(Dataset items)
— Start —

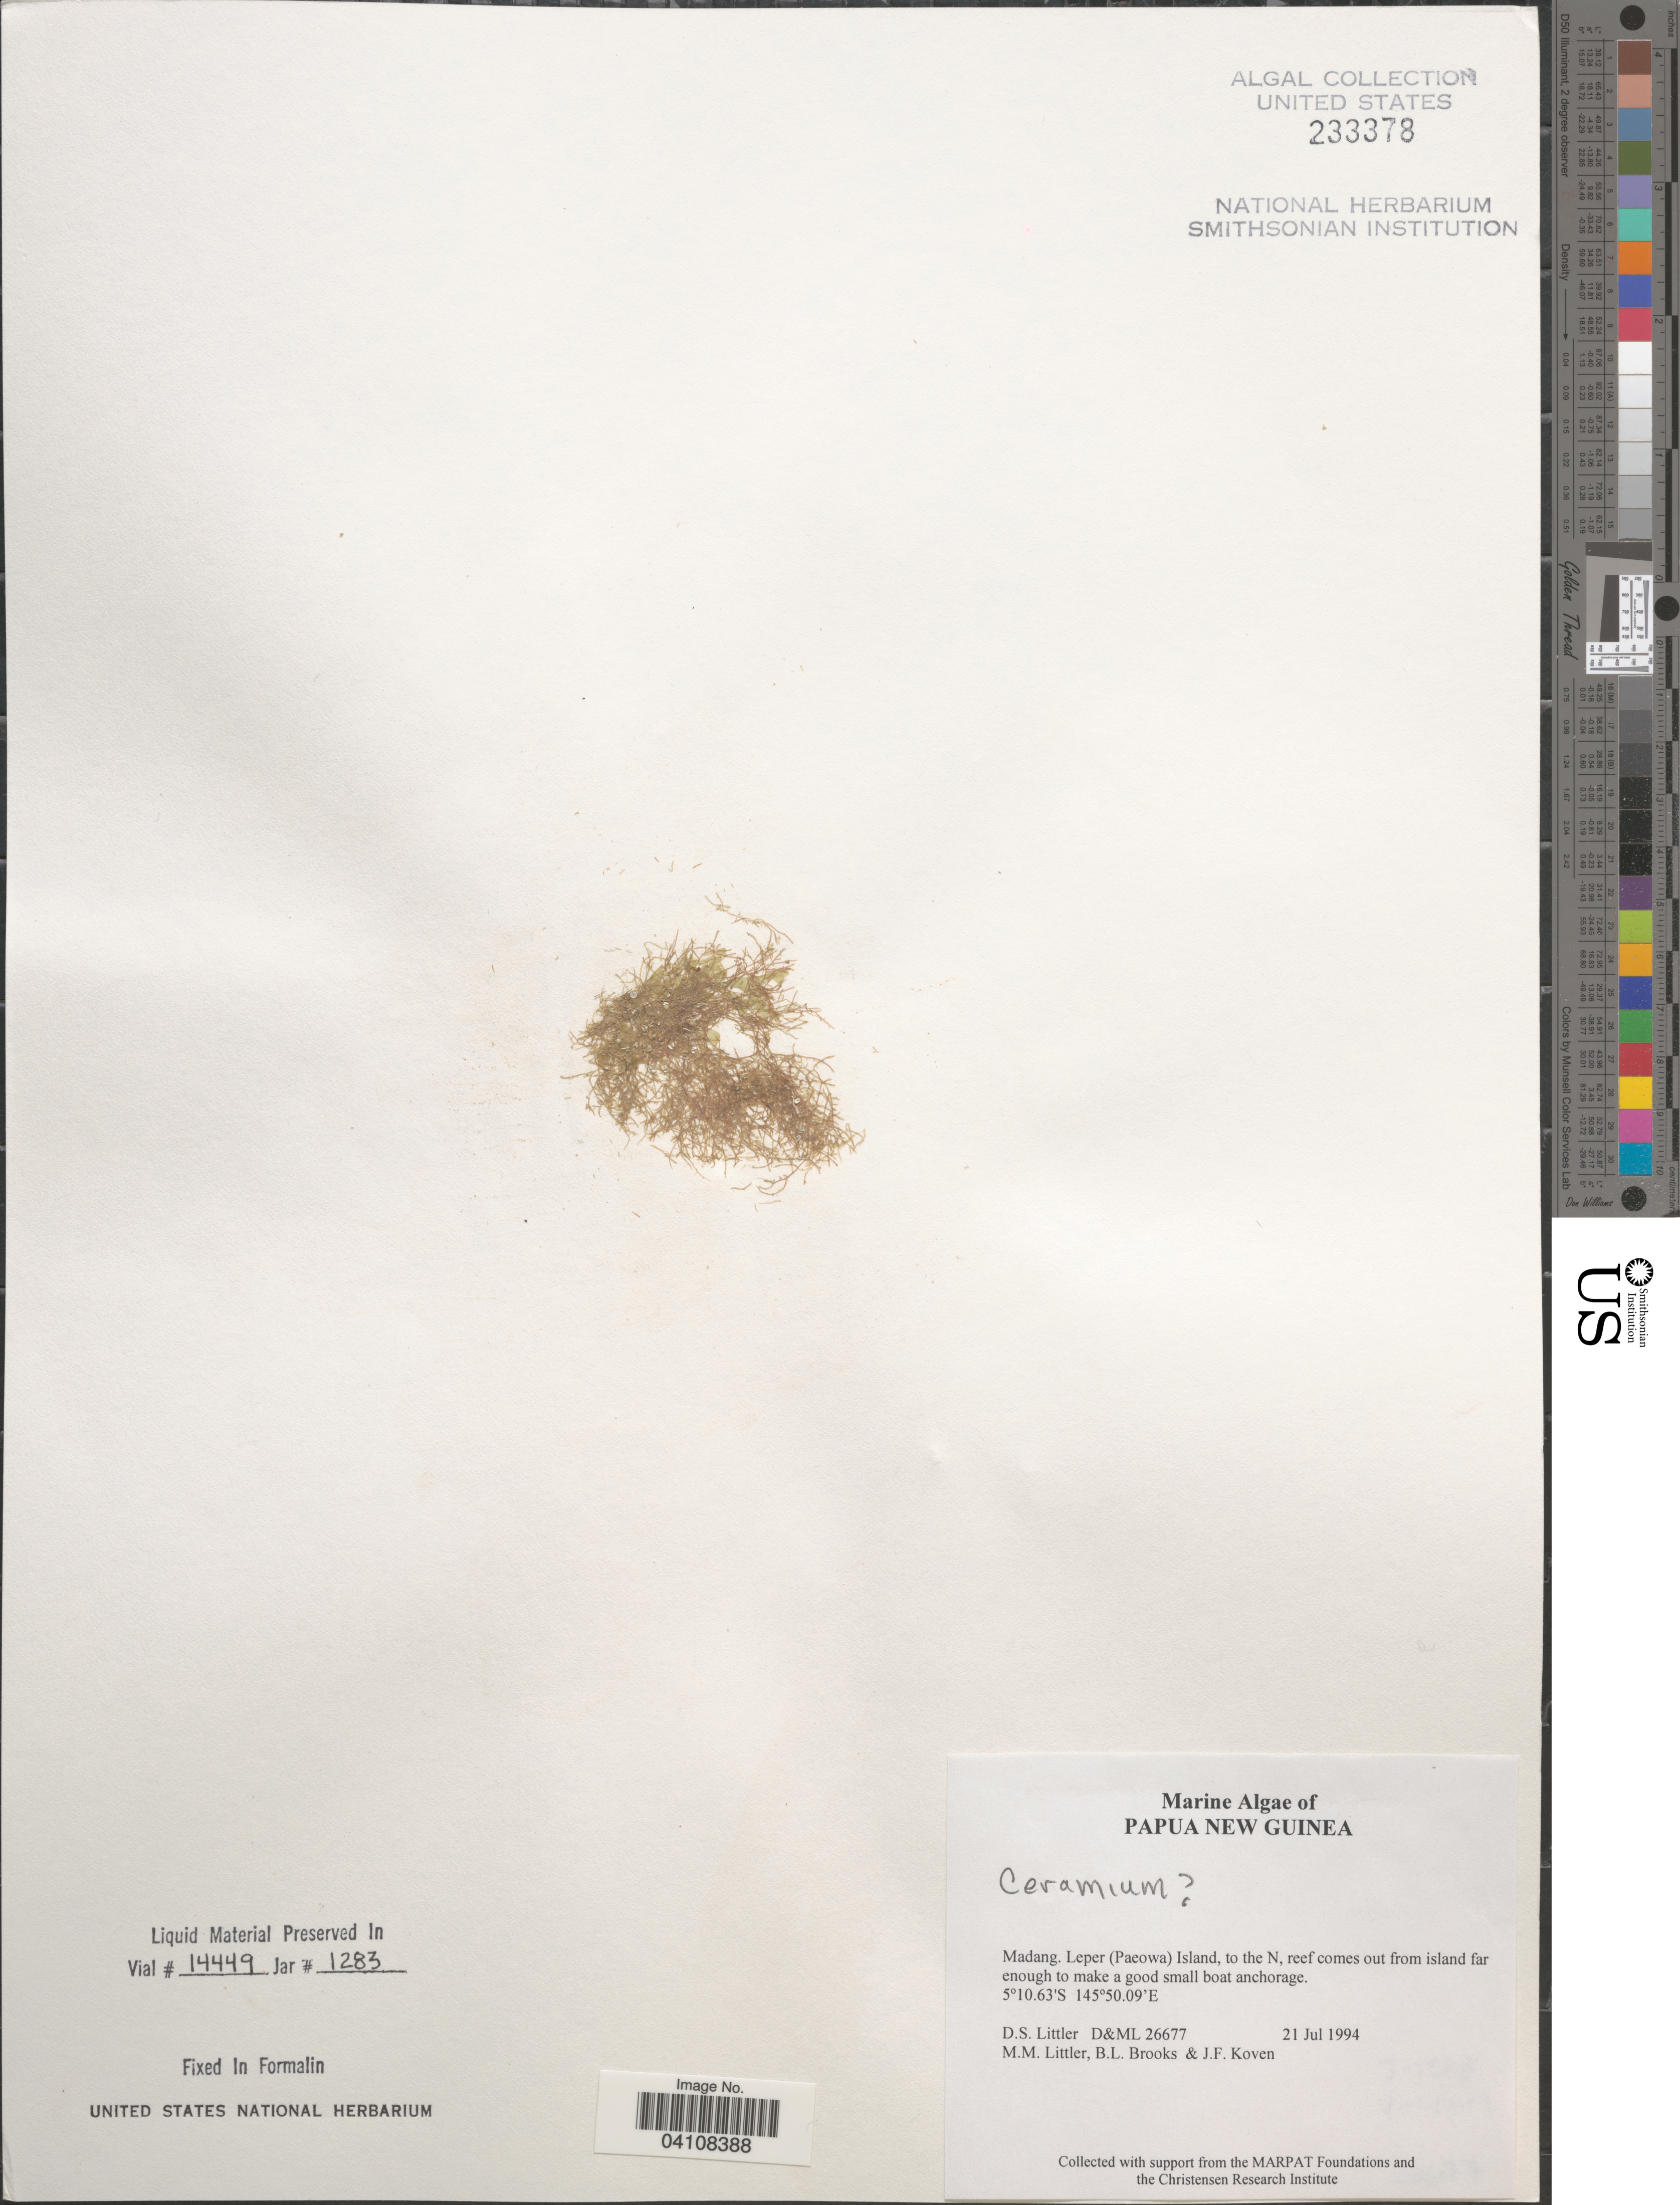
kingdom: Plantae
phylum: Rhodophyta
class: Florideophyceae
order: Ceramiales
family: Ceramiaceae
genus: Ceramium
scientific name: Ceramium sp.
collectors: D. S. Littler, B. Brooks & J. Koven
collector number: D&ML26677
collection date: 1994-07-21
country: Papua New Guinea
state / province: Madang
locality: Leper (Paeowa) Island, to the N, reef comes out from island far enough to make a good small boat anchorage.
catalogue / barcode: US 233378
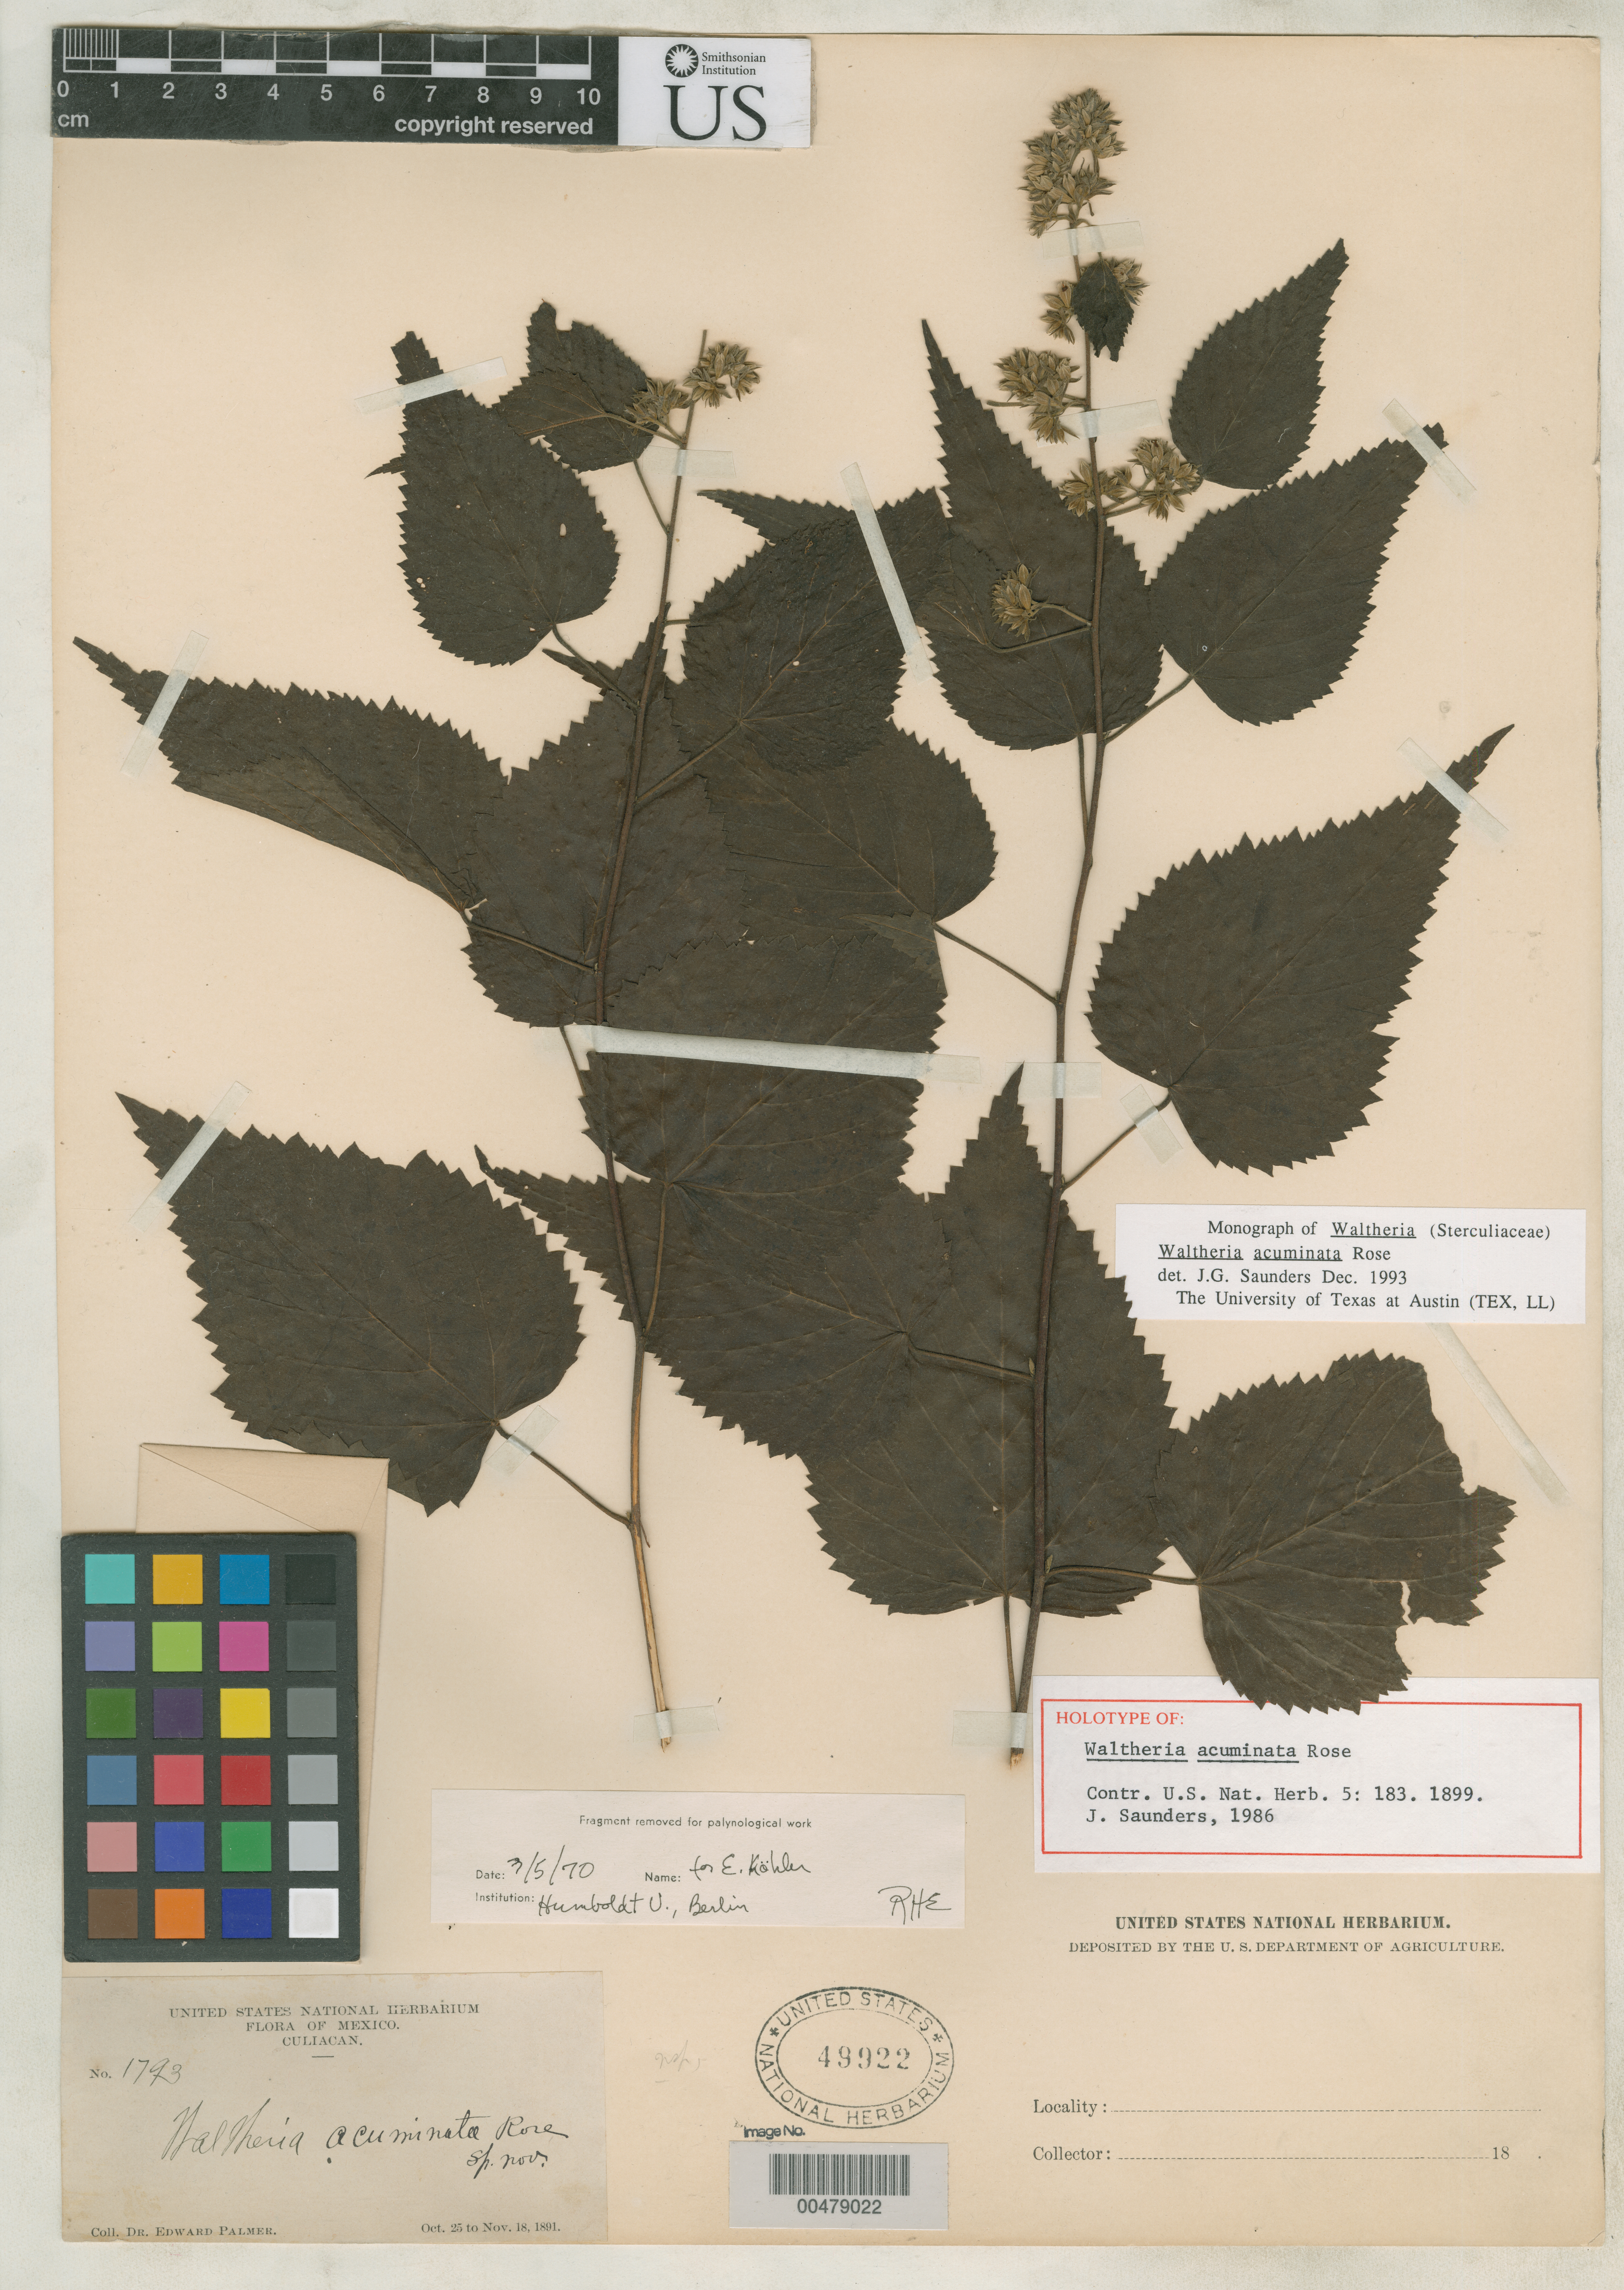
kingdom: Plantae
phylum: Tracheophyta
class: Magnoliopsida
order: Malvales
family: Malvaceae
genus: Waltheria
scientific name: Waltheria acuminata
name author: Rose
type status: Holotype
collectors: E. Palmer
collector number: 1793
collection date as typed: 25 Oct 1891 to 18 Nov 1891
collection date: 1891-10-25/1891-11-18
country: Mexico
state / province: Sinaloa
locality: Culiacan.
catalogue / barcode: US 49922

— End —

TASK TO COMPLETE:
Reproduce the text of all the records above line for line, omitting the pictures.

TASK ANSWER:
kingdom: Plantae
phylum: Rhodophyta
class: Florideophyceae
order: Ceramiales
family: Ceramiaceae
genus: Ceramium
scientific name: Ceramium sp.
collectors: D. S. Littler, B. Brooks & J. Koven
collector number: D&ML26677
collection date: 1994-07-21
country: Papua New Guinea
state / province: Madang
locality: Leper (Paeowa) Island, to the N, reef comes out from island far enough to make a good small boat anchorage.
catalogue / barcode: US 233378
kingdom: Plantae
phylum: Tracheophyta
class: Magnoliopsida
order: Malvales
family: Malvaceae
genus: Waltheria
scientific name: Waltheria acuminata
name author: Rose
type status: Holotype
collectors: E. Palmer
collector number: 1793
collection date as typed: 25 Oct 1891 to 18 Nov 1891
collection date: 1891-10-25/1891-11-18
country: Mexico
state / province: Sinaloa
locality: Culiacan.
catalogue / barcode: US 49922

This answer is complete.